実の兄に恋している柔道部のFカップ女子・サユコ(17)


私の胸がでかいことはこの話にまったく関係がないけど、読んでもらうためにはしょうがない。それに、実は関係があるかもしれない。世の中は、一見関係のないように思える事柄が複雑な糸で結ばれあって、結局、今みたいなややこしいことになっている。

兄、だけじゃなく、家族に恋をしてしまうのは、不自然なこと、それ以上に、気持ちの悪いことだとされている。同性愛は最近、徐々に偏見が無くなって、ちゃんと受け入れられる世の中になっている。でも、家族への恋だとか、ロリ・ペドとか、特殊性癖とか、そういうものへの偏見はまだまだ強い。ていうか、誰も偏見をやめようとしていない。私からすれば、同性を好きになってしまうことはよくて、家族を好きになってしまうことや、小児を好きになってしまうことは気持ち悪い、とされてしまうのが少し苦しい。同性愛はいいけど、お前らは病気だ、と言われているみたいに感じる。まあ、病気なのは間違いないかもしれないけれど。

まあ、とにもかくにも、私はお兄ちゃんが好きである。血もしっかり繋がっているし、家庭環境もまったく複雑ではない。めちゃくちゃ単純な4人家族で、めちゃくちゃ単純に生きている。それなのに、兄のことを好きになってしまった。

兄は19歳の浪人生。たまにものすごく大声で叫びながら部屋から出てくることがある。理由を聞いたら「アルファベットが怖い」との事。Eが特に怖いらしい。わからなくもない。またある日は、食事中に勉強の進み具合を聞いてみると、「分数って便利だな」と言っていた。大学どころか、この先ちゃんと生きていけるかどうかも不安である。私の部屋にある8×4を指さして、「かけ算」と言ったこともあった。せめて答えを出してくれ。

私は兄の隣の部屋で、兄の勉強音や発狂音を聞く。幸い私の受験はまだまだ先だし、部活も特に忙しくはない。帯を巻くのに苦戦していればだいたい夜の6時になっている。兄は基本的に部屋にこもっているから、会えるのは食事のときと、気まぐれで出てくるときだけ。だから、その気まぐれを聞き逃さないように、私は部屋で静寂を保っている。そのせいで音の出る娯楽に触れることができない。学校でみんなが話してる、髭なんとかってバンドとか、どうぶつの森ってバンドとか、まったく聴いたことがない。みんなと話したいけど、でも兄の動向を追うことを最優先しなくてはいけないので、若者文化を追いかけている暇など無いのだ。

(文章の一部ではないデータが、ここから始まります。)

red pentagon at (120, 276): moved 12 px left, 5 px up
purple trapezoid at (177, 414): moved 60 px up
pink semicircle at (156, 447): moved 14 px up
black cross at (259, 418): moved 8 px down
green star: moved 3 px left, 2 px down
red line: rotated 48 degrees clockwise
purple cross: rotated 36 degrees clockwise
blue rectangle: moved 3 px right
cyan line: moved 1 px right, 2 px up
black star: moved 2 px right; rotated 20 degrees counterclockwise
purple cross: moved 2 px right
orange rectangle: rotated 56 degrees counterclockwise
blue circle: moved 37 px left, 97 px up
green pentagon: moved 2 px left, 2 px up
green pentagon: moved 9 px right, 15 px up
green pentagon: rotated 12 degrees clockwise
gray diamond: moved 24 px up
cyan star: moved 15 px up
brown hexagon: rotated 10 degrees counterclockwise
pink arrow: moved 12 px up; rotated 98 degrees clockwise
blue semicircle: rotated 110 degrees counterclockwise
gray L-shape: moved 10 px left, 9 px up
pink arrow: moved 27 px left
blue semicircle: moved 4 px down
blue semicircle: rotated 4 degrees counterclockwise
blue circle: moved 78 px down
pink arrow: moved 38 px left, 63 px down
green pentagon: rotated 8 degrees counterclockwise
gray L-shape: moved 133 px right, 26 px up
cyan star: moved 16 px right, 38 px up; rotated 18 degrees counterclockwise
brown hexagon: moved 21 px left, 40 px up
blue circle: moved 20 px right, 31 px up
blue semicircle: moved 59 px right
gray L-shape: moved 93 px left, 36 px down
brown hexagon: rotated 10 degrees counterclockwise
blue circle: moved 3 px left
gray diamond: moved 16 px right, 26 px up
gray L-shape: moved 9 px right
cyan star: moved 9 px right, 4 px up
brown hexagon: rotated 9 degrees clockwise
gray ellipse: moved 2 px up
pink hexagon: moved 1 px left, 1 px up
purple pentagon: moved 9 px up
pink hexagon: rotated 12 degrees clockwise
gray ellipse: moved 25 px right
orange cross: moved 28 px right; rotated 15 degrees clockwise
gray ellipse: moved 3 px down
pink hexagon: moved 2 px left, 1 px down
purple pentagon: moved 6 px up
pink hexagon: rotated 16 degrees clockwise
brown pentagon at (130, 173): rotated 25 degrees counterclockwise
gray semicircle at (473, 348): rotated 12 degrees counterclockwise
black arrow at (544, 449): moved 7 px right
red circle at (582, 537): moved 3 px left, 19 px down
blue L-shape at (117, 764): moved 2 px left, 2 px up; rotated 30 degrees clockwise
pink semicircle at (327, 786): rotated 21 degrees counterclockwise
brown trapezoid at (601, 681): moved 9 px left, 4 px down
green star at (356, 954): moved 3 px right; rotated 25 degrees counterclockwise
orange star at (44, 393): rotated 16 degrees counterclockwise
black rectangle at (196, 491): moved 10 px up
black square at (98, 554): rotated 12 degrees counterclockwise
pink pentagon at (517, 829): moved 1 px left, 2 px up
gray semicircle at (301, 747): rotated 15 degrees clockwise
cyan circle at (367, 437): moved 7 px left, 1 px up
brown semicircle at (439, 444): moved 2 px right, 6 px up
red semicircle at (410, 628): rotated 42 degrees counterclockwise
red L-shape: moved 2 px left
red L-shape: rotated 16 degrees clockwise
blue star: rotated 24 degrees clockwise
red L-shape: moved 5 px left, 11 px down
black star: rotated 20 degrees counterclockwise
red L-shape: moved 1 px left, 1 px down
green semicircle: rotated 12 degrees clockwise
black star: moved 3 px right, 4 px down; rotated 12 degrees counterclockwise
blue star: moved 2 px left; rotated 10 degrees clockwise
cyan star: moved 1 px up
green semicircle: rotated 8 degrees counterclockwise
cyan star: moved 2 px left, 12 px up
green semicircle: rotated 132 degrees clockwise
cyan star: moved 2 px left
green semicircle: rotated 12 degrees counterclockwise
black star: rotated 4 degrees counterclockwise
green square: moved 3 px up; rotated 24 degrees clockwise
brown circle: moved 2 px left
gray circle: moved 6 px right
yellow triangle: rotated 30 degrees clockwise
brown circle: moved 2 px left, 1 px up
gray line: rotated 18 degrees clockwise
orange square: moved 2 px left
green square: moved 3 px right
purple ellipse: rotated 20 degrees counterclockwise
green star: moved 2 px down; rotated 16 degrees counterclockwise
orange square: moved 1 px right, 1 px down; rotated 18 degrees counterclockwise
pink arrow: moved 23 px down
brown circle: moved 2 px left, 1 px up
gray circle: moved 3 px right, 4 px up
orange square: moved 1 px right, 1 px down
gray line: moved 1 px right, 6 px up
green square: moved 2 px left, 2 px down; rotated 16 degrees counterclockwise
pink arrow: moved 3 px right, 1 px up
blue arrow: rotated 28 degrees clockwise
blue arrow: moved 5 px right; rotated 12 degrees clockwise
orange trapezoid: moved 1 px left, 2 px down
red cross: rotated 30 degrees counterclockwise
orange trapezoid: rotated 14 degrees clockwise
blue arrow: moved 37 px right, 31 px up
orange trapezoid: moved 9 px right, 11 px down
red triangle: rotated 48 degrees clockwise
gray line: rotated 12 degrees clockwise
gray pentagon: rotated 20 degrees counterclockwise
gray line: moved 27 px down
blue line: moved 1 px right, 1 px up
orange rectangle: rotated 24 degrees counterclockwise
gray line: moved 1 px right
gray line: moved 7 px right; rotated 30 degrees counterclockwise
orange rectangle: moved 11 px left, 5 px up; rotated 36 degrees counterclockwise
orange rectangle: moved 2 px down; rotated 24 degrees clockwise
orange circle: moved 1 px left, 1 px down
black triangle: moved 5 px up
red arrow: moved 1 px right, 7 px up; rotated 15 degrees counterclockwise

愛してくれるけど、恋はしてくれない。兄を好きになってしまうのは、誰を好きになってしまうよりもつらい。だって、実の兄だよ。脈がある?堤真一くらい脈が無い。そんなことわかりきっているのに、私は兄を求めてしまう。昔、兄を忘れようと告白した仲良しのタクヤからこう言われたことがある。「気持ちは嬉しいけど、俺にとってサユコちゃんって妹みたいなんだよね」。タクヤに振られたとき、兄にも同時に振られたような気がした。いや、その時だって既にわかってはいたけれど、それでも、いやあ…、こういうときってどうすればいいんだろう。

人に相談したって、言われることは簡単に予想できる。「他の男の子とデートしてみなさい」とか、「きっと、お兄ちゃんへの愛情を恋だと錯覚してるのよ」とか、きっとそんなことを言われる。もしかしたら私の人格を否定する人だっているかもしれない。私にはきっぱりと私の答えがある。兄に恋をしていて、それ以外は何も無いと。

だから苦しい。本当にとても苦しい。今夜も、向こうに兄がいる壁に向かって頬を当てている。もうこの気持ちも長いし、今さら泣くこともないけれど、それでも、色々な感情がせめぎあって止まらない。私の身体の3分の2は兄への想いでできている。残りの3分の1で何とか戦っているけれど、一度も勝てた試しは無い。私のすべてを語るには、分数で事足りる。壁に頬を当てながら、分数は便利だな、と思った。